TL;DR it will grow. Twitter/FB will remain the largest players but become increasingly censored and uninteresting; clusters of Mastodon instances which don’t federate with each other, as well as other services, will absorb the resulting exodus. 2023 is a future where social is fragmented.
If you look at the adoption pattern and growth rate of Mastodon, it has around 1.5M users, the majority of which have arrived via three big waves.
The first wave was people with left wing identities who were tired of being harassed on mainstream platforms like Twitter.
The second wave was Japanese lolicon enthusiasts (without diving too deep down this rabbit hole, lolicon is a popular but weird and nerdy thing to be into in Japan).

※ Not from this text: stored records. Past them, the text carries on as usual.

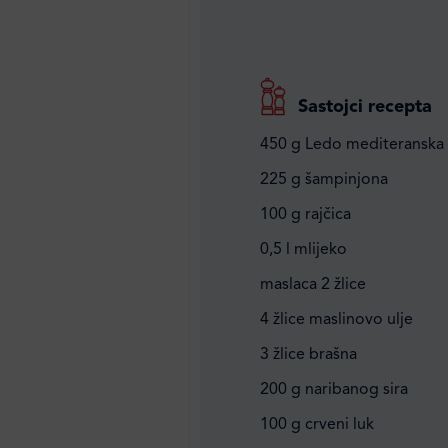
Sastojci recepta
450 g Ledo mediteranska
225 g šampinjona
100 g rajčica
0,5 l mlijeko
maslaca 2 žlice
4 žlice maslinovo ulje
3 žlice brašna
200 g naribanog sira
100 g crveni luk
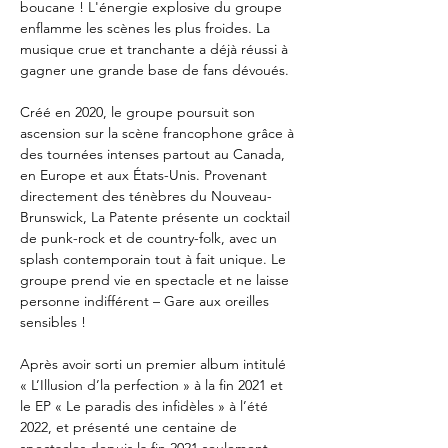
boucane ! L'énergie explosive du groupe 
enflamme les scènes les plus froides. La 
musique crue et tranchante a déjà réussi à 
gagner une grande base de fans dévoués. 

Créé en 2020, le groupe poursuit son 
ascension sur la scène francophone grâce à 
des tournées intenses partout au Canada, 
en Europe et aux États-Unis. Provenant 
directement des ténèbres du Nouveau-
Brunswick, La Patente présente un cocktail 
de punk-rock et de country-folk, avec un 
splash contemporain tout à fait unique. Le 
groupe prend vie en spectacle et ne laisse 
personne indifférent – Gare aux oreilles 
sensibles ! 

Après avoir sorti un premier album intitulé 
« L’Illusion d’la perfection » à la fin 2021 et 
le EP « Le paradis des infidèles » à l’été 
2022, et présenté une centaine de 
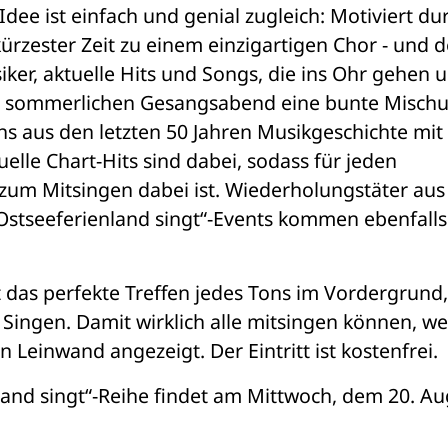
dee ist einfach und genial zugleich: Motiviert dur
rzester Zeit zu einem einzigartigen Chor - und de
ker, aktuelle Hits und Songs, die ins Ohr gehen u
sen sommerlichen Gesangsabend eine bunte Mischu
 aus den letzten 50 Jahren Musikgeschichte mit -
elle Chart-Hits sind dabei, sodass für jeden 
um Mitsingen dabei ist. Wiederholungstäter aus
Ostseeferienland singt“-Events kommen ebenfalls v
 das perfekte Treffen jedes Tons im Vordergrund, 
ngen. Damit wirklich alle mitsingen können, we
n Leinwand angezeigt. Der Eintritt ist kostenfrei.
land singt“-Reihe findet am Mittwoch, dem 20. Au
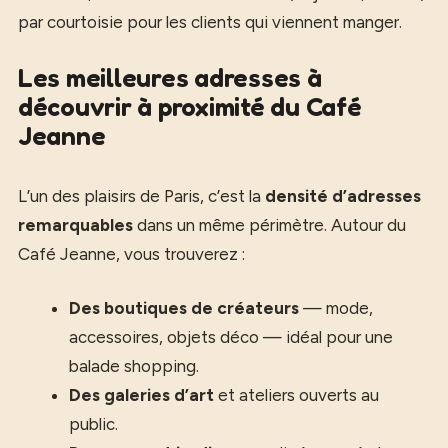
par courtoisie pour les clients qui viennent manger.
Les meilleures adresses à
découvrir à proximité du Café
Jeanne
L’un des plaisirs de Paris, c’est la
densité d’adresses
remarquables
dans un même périmètre. Autour du
Café Jeanne, vous trouverez :
Des boutiques de créateurs
— mode,
accessoires, objets déco — idéal pour une
balade shopping.
Des galeries d’art
et ateliers ouverts au
public.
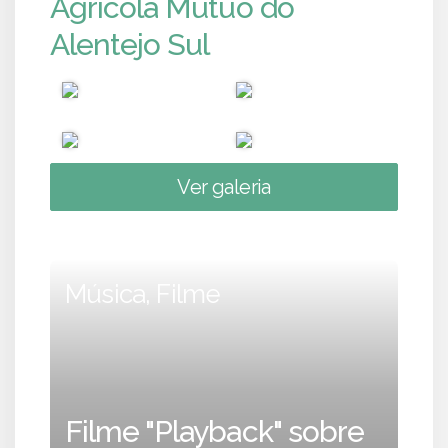
Agrícola Mútuo do
Alentejo Sul
Ver galeria
Música, Filme
Filme "Playback" sobre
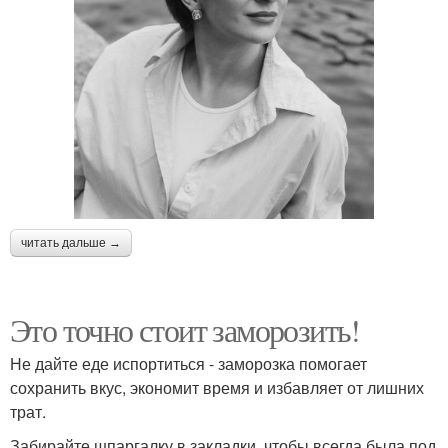
читать дальше →
Это точно стоит заморозить!
Не дайте еде испортиться - заморозка помогает
сохранить вкус, экономит время и избавляет от лишних
трат.
Забирайте шпаргалку в закладки, чтобы всегда была под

The third wave was sex workers in response to SESTA/FOSTA eliminating platforms they used in the past.
All these waves set up their own instances, and they don’t communicate much with the other waves.
If you look at what these waves all have in common (aside from using the software), there’s just one thing. They were all posting stuff that didn’t fit in on a mainstream platform. In the first case it was due to harassment, in the second it was embarrassment, in the third it was legality.

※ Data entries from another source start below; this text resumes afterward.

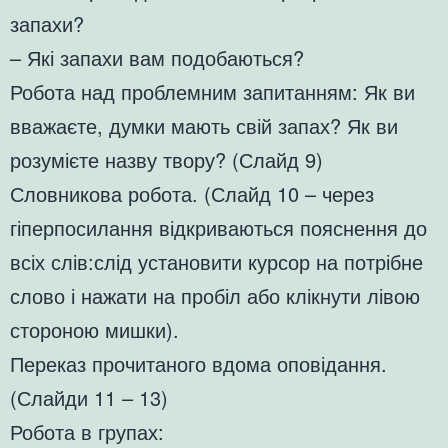
запахи?
– Які запахи вам подобаються?
Робота над проблемним запитанням: Як ви
вважаєте, думки мають свій запах? Як ви
розумієте назву твору? (Слайд 9)
Словникова робота. (Слайд 10 – через
гіперпосилання відкриваються пояснення до
всіх слів:слід установити курсор на потрібне
слово і нажати на пробіл або клікнути лівою
стороною мишки).
Переказ прочитаного вдома оповідання.
(Слайди 11 – 13)
Робота в групах:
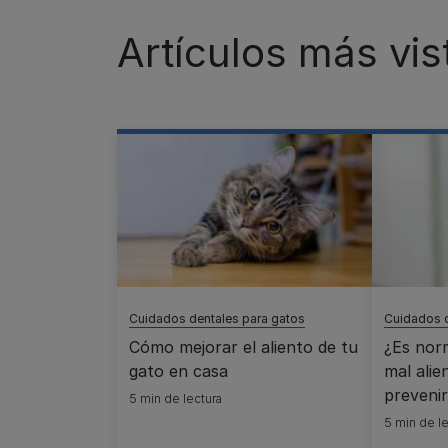
Artículos más vis
Cuidados dentales para gatos
Cuidados d
Cómo mejorar el aliento de tu
¿Es nor
gato en casa
mal ali
prevenir
5 min de lectura
5 min de le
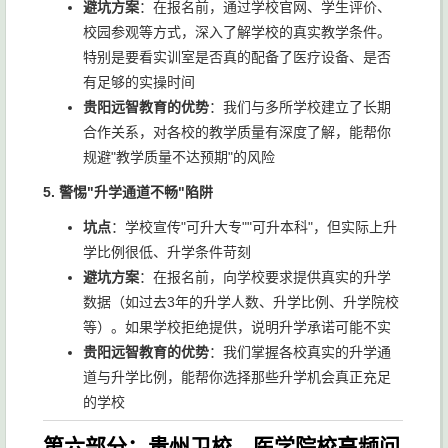
避坑方案
：在报名前，通过学校官网、学生评价、
校园参观等方式，深入了解学校的真实教学条件。
特别是要看实训室是否真的配备了医疗设备、是否
有足够的实操时间
贵阳远智教育的优势
：我们与多所学校建立了长期
合作关系，对各校的教学质量有深度了解，能帮你
规避"教学质量不达预期"的风险
5. 警惕"升学通道不畅"陷阱
坑点
：学校宣传"可升大专""可升本科"，但实际上升
学比例很低、升学条件苛刻
避坑方案
：在报名前，向学校要求提供真实的升学
数据（如过去3年的升学人数、升学比例、升学院校
等）。如果学校拒绝提供，说明升学承诺可能不实
贵阳远智教育的优势
：我们掌握各校真实的升学通
道与升学比例，能帮你选择那些升学机会真正充足
的学校
第六部分：贵州卫校、医学院校高频问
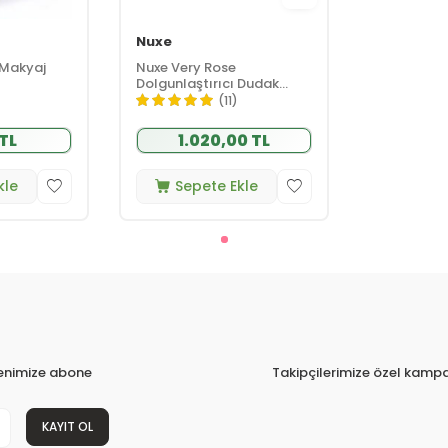
Nuxe
 Makyaj
Nuxe Very Rose
Dolgunlaştırıcı Dudak
Serumu 8 ml
(11)
 TL
1.020,00 TL
kle
Sepete Ekle
tenimize abone
Takipçilerimize özel kampa
KAYIT OL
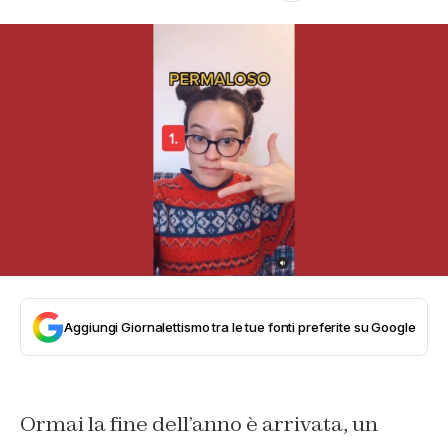
Aggiungi Giornalettismo tra le tue fonti preferite su Google
Ormai la fine dell’anno è arrivata, un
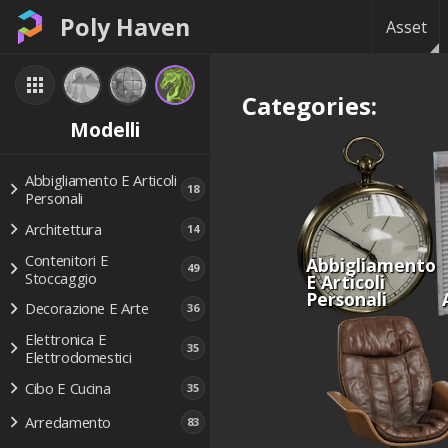
Poly Haven
Asset
Categories:
Modelli
Abbigliamento E Articoli
18
Personali
Architettura
14
Contenitori E
Abbigliamento
49
Stoccaggio
E Articoli
Personali
Decorazione E Arte
36
Elettronica E
35
Elettrodomestici
Cibo E Cucina
35
Arredamento
83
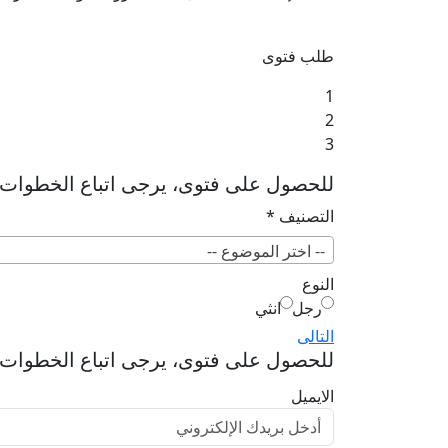
طلب فتوى
1
2
3
للحصول على فتوى، يرجى اتباع الخطوات ال
التصنيف
*
-- اختر الموضوع --
النوع
رجل
انثي
التالى
للحصول على فتوى، يرجى اتباع الخطوات ال
الايميل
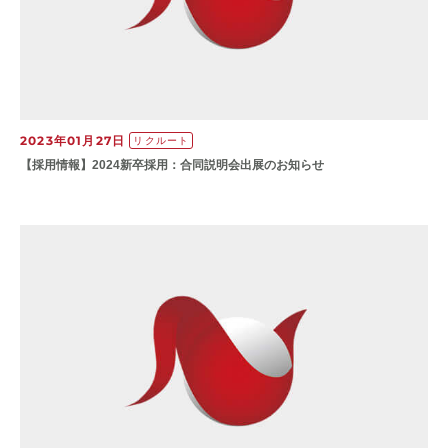
2023年01月27日
リクルート
【​採用情報】20​24新卒採用：合同説明会出展のお知らせ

The users are already bifurcating the network, admins routinely share blocklists of sites that they don’t want included in their version of the fediverse. Being able to block instances and people you don’t like is one of Mastodon’s killer features.

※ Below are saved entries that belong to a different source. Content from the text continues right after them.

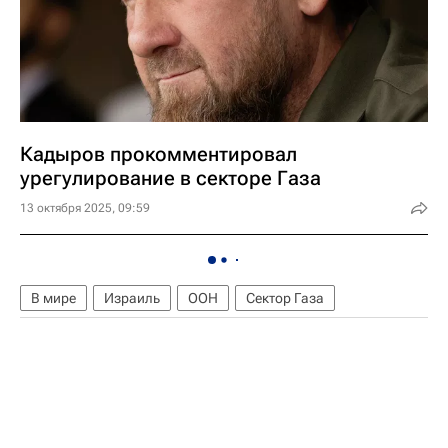
Кадыров прокомментировал
урегулирование в секторе Газа
13 октября 2025, 09:59
В мире
Израиль
ООН
Сектор Газа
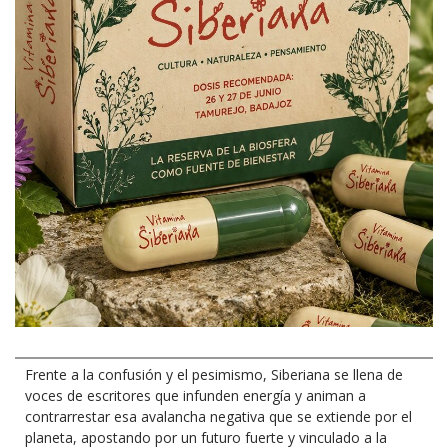
Frente a la confusión y el pesimismo, Siberiana se llena de
voces de escritores que infunden energía y animan a
contrarrestar esa avalancha negativa que se extiende por el
planeta, apostando por un futuro fuerte y vinculado a la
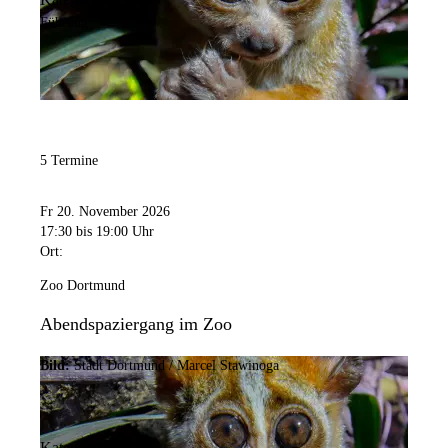
Führung
5 Termine
Fr 20. November 2026
17:30
bis 19:00 Uhr
Ort:
Zoo Dortmund
Abendspaziergang im Zoo
Bild:
Stadt Dortmund / Marcel Stawinoga
Kategorie:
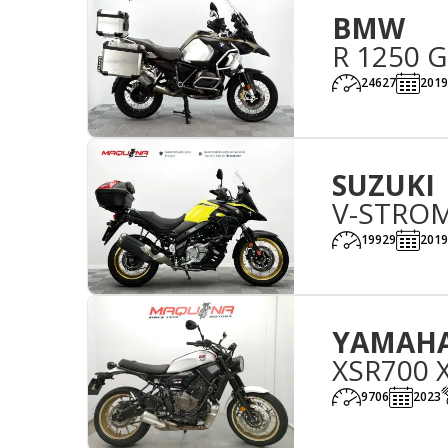
BMW
R 1250 
24627
2019
SUZUKI
V-STROM
19929
2019
YAMAH
XSR700 
9706
2023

I don’t think it will become the next outrage machine, people will just block and bifurcate. I do think users will keep setting up Mastodon instances in waves similar to the first three. I’d be surprised if Mastodon ever powered a better version of the commons we currently have on FB, Twitter etc. [1] The feature Mastodon added to federation (and that made it more popular than similar software) is the ability to not federate with people who are different from you.
[1] The “fediverse” at large has some potential to do this if it receives mass adoption. Think of a scenario like WordPress integrating federation features into the Core. This would bring federation to the mainstream.